# Texto de leitura
Há um padrão estrutural narrativo em mangás e animês que gosto de chamar de “Padrão Naruto”, mas que também pode ser adaptado para outros títulos mais antigos ou, simplesmente, nomeado como um “Padrão Shonen Jump” de contar histórias de ação. Não é algo oficial, não é sério, e nem deve ser citado academicamente, mas me ajuda a elaborar minhas opiniões quando assisto a determinadas obras que seguem ele.
O Padrão Naruto consiste em uma história com um protagonista “Botchan” recheado de falhas, meio brincalhão, que não é “heroico” de uma maneira padrão, e carrega um grande poder dentro de si (o Naruto e a Raposa de Nove Caudas); Esse protagonista, por motivos de trama, adentra em um ambiente de aventuras como um iniciante (ser um genin no mundo ninja) e é acompanhado por outros dois principiantes e um mestre que irá guia-los (o Time 7).
É comum que um desses outros dois novatos que acompanham o protagonista seja uma figura mandona, forte, mas que compartilha uma veia cômica junto com ele (a Sakura), enquanto o outro do trio é o mais calado em comparação, visto como frio, desenvolvido para ser o misterioso do grupo (o Sasuke); já o mestre, ele calha de, naquele microverso, ser extremamente poderoso e bem mais importante do que aparenta no início (o Kakashi).

# Listagem

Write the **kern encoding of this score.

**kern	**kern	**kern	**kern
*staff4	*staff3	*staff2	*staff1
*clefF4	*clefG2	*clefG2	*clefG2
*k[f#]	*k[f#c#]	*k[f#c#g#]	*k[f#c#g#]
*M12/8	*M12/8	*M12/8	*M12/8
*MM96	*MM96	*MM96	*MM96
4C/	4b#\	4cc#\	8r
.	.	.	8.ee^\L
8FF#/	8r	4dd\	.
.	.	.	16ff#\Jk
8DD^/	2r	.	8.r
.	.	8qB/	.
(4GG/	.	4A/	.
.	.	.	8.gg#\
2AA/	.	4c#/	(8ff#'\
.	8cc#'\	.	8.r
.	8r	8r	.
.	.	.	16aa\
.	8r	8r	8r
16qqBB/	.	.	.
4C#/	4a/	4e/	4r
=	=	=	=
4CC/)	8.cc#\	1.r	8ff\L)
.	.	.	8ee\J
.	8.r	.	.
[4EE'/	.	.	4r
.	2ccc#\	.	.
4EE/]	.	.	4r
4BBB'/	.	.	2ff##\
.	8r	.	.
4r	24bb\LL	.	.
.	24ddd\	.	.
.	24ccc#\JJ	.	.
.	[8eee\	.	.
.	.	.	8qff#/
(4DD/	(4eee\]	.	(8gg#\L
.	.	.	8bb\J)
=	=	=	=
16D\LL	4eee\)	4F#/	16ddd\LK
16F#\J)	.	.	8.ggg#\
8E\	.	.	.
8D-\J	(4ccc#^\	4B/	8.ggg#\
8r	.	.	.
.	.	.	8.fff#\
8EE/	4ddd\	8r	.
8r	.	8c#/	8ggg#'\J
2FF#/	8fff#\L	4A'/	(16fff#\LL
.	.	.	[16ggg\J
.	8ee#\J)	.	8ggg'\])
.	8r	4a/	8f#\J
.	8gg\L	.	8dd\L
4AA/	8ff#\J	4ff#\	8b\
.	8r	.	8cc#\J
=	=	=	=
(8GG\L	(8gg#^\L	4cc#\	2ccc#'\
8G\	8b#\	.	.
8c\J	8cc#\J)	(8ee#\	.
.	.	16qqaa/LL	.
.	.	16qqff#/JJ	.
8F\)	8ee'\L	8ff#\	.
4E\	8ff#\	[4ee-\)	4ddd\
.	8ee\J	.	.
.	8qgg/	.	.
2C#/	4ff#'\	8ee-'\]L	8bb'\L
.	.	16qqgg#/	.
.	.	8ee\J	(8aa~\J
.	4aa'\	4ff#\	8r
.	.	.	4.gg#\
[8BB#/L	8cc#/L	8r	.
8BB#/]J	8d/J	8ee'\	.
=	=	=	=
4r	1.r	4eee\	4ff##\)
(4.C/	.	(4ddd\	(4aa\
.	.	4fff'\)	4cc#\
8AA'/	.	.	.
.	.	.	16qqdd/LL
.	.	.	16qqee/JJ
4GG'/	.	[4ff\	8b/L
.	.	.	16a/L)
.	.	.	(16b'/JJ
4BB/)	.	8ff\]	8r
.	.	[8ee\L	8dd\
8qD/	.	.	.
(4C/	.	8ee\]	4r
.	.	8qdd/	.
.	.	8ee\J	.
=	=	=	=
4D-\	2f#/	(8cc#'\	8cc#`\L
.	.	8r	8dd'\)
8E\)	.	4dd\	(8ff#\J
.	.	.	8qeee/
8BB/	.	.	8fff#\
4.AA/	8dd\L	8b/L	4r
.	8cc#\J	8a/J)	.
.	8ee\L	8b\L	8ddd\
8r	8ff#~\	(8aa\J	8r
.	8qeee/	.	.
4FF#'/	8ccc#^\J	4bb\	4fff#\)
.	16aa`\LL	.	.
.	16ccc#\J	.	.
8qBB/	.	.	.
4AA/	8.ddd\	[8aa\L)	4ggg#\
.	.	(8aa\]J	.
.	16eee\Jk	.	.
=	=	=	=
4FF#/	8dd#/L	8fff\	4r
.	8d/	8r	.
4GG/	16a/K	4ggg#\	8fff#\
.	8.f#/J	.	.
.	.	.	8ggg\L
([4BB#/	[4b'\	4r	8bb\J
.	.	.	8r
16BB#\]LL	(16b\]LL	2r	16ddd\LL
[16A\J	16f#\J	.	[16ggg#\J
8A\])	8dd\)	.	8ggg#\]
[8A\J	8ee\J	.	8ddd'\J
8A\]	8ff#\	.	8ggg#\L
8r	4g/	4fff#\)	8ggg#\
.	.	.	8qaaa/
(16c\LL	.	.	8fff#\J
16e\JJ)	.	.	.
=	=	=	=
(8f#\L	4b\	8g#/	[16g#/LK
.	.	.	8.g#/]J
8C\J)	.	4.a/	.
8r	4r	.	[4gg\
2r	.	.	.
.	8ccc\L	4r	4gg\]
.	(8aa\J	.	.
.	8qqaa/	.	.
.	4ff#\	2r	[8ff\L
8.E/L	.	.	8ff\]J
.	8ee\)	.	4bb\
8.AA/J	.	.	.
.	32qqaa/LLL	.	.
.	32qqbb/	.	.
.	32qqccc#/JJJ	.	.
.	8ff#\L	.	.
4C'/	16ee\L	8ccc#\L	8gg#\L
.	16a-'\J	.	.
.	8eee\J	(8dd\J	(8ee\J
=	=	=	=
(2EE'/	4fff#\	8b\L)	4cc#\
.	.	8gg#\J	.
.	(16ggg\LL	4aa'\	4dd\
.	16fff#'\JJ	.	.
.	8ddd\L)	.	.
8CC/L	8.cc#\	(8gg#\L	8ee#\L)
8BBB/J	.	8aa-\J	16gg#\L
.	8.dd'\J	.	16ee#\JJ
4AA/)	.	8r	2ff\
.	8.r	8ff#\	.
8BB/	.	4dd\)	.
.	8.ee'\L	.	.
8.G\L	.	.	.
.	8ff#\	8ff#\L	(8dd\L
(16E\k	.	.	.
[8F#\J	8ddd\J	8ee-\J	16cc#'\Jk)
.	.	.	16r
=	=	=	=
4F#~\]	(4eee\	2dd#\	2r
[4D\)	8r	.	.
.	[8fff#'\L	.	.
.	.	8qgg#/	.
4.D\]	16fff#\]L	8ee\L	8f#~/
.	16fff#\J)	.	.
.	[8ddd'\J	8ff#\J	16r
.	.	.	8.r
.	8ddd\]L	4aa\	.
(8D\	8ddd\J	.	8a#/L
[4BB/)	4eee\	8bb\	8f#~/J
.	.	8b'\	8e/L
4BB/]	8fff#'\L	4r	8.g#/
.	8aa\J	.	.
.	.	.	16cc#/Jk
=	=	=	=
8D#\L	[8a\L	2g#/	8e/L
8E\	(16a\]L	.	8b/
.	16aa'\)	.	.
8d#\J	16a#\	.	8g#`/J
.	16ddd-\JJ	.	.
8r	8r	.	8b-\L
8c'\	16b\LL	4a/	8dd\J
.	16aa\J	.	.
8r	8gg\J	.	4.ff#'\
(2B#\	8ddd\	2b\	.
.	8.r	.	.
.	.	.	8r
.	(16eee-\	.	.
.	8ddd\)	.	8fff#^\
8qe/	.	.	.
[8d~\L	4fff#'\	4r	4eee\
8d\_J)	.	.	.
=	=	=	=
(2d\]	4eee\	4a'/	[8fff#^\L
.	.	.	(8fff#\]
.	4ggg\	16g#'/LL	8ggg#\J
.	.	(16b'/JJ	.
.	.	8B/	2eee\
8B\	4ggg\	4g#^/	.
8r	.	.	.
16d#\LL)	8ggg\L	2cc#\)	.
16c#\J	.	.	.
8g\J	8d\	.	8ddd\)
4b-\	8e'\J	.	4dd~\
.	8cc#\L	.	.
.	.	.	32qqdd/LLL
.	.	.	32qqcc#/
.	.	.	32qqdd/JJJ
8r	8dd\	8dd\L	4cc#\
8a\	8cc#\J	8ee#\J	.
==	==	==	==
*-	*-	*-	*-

# Tarefa proposta
Altere o trecho do texto sobre o Padrão Naruto que começa em "O Padrão Naruto" e termina em "(o Time 7).", trocando "protagonista" por "personagem principal", e apresente-o completo. As linhas formam um material à parte, independente do texto.

# Resposta do exercício
O Padrão Naruto consiste em uma história com um personagem principal “Botchan” recheado de falhas, meio brincalhão, que não é “heroico” de uma maneira padrão, e carrega um grande poder dentro de si (o Naruto e a Raposa de Nove Caudas); Esse personagem principal, por motivos de trama, adentra em um ambiente de aventuras como um iniciante (ser um genin no mundo ninja) e é acompanhado por outros dois principiantes e um mestre que irá guia-los (o Time 7).